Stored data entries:
++++++

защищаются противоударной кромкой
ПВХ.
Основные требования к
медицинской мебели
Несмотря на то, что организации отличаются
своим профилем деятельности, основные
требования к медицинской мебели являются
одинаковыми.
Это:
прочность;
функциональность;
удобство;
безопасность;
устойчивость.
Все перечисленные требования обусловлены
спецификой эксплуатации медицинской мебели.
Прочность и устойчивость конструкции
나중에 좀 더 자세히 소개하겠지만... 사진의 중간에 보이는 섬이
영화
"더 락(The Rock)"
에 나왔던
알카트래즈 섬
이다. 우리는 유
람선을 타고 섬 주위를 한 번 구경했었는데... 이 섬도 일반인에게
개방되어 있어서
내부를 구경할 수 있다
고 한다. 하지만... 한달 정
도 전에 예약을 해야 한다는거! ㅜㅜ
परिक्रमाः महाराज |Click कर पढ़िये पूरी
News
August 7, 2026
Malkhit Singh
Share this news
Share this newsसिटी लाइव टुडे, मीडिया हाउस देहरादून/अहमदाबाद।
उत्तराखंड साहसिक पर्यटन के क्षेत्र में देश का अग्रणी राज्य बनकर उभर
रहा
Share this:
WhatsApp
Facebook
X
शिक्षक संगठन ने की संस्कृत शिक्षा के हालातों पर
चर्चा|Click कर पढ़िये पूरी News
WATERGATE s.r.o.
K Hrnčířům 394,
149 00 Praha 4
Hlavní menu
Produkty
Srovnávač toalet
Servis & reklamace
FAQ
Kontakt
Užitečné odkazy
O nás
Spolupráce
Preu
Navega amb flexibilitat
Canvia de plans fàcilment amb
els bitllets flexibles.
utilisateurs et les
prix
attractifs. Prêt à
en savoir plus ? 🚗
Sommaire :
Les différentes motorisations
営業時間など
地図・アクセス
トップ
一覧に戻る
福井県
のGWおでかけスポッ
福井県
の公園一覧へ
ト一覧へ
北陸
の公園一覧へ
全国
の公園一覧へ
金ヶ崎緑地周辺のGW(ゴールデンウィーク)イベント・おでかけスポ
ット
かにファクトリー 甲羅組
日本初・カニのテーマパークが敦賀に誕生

++++++

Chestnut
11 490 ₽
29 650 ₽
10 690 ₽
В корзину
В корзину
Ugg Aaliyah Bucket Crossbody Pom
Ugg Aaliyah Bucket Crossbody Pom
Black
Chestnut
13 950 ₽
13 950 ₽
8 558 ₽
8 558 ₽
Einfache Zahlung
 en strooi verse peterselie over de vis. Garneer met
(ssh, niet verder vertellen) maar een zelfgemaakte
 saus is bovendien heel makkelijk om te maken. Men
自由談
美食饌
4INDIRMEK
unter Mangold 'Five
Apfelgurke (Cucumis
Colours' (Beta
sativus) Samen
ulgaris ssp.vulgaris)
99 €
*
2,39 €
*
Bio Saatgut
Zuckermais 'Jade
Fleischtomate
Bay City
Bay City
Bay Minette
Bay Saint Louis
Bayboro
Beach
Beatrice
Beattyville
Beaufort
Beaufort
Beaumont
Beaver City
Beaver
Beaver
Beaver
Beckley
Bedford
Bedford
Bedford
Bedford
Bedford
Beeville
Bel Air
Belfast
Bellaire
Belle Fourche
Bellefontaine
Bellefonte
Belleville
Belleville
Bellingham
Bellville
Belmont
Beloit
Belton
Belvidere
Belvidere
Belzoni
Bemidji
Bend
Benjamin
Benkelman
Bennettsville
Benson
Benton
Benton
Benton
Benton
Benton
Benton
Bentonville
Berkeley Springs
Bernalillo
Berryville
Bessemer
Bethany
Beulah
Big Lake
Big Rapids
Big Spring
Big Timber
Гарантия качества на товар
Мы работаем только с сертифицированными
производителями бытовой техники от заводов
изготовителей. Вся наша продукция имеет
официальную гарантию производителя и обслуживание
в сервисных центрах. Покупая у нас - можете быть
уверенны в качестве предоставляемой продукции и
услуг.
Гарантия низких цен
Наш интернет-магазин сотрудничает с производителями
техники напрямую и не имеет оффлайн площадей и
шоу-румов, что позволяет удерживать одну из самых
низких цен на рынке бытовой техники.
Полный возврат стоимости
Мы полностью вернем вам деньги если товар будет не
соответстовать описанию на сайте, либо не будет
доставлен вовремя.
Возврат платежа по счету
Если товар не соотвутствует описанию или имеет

++++++

Assignment
Respond with only the number of lines above that include the string "товар".

Answer box
3